Extracted records ▸
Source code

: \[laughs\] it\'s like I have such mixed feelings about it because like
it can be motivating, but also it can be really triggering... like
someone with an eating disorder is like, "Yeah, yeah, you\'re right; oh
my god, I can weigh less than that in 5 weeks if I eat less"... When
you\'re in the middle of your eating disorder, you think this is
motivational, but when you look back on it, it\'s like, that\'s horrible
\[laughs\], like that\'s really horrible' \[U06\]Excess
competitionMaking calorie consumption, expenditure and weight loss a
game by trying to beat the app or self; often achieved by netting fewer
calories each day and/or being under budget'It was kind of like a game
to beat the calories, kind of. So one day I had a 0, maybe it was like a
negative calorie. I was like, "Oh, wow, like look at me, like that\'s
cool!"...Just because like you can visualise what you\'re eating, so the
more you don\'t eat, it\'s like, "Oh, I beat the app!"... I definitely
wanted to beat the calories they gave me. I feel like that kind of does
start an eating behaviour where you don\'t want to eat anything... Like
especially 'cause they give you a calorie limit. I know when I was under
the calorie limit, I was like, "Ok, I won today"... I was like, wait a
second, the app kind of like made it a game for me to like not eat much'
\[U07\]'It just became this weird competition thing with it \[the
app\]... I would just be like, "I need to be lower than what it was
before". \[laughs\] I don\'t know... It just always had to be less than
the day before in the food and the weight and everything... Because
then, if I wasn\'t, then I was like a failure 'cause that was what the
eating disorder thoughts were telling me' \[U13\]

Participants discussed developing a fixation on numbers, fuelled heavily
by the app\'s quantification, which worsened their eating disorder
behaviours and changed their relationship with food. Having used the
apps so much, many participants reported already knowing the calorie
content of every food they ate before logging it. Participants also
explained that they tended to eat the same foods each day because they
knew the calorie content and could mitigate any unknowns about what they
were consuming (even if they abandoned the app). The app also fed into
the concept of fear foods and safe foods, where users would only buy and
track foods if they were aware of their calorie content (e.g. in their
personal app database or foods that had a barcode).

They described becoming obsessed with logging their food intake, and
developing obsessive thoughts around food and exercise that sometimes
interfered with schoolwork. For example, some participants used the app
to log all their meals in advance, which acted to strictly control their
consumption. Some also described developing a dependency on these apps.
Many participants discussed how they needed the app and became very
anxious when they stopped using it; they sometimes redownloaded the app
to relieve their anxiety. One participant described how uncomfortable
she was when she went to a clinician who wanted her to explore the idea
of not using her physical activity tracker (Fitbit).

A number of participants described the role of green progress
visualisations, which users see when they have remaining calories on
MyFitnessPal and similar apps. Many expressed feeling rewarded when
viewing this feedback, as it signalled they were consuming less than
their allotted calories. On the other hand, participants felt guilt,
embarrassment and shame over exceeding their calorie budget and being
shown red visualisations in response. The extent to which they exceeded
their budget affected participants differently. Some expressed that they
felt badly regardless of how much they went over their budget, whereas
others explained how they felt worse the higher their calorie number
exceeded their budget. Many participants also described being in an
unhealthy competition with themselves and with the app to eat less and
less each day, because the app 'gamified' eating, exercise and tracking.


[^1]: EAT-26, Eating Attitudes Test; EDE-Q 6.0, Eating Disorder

Exercise instructions ▸ Look above for the line holding "competitionMaking calorie consumption, expenditure" and the line holding "to beat the calories, kind", then output exactly those two lines and every line between them, nothing more.

Output for this task ▸
competitionMaking calorie consumption, expenditure and weight loss a
game by trying to beat the app or self; often achieved by netting fewer
calories each day and/or being under budget'It was kind of like a game
to beat the calories, kind of. So one day I had a 0, maybe it was like a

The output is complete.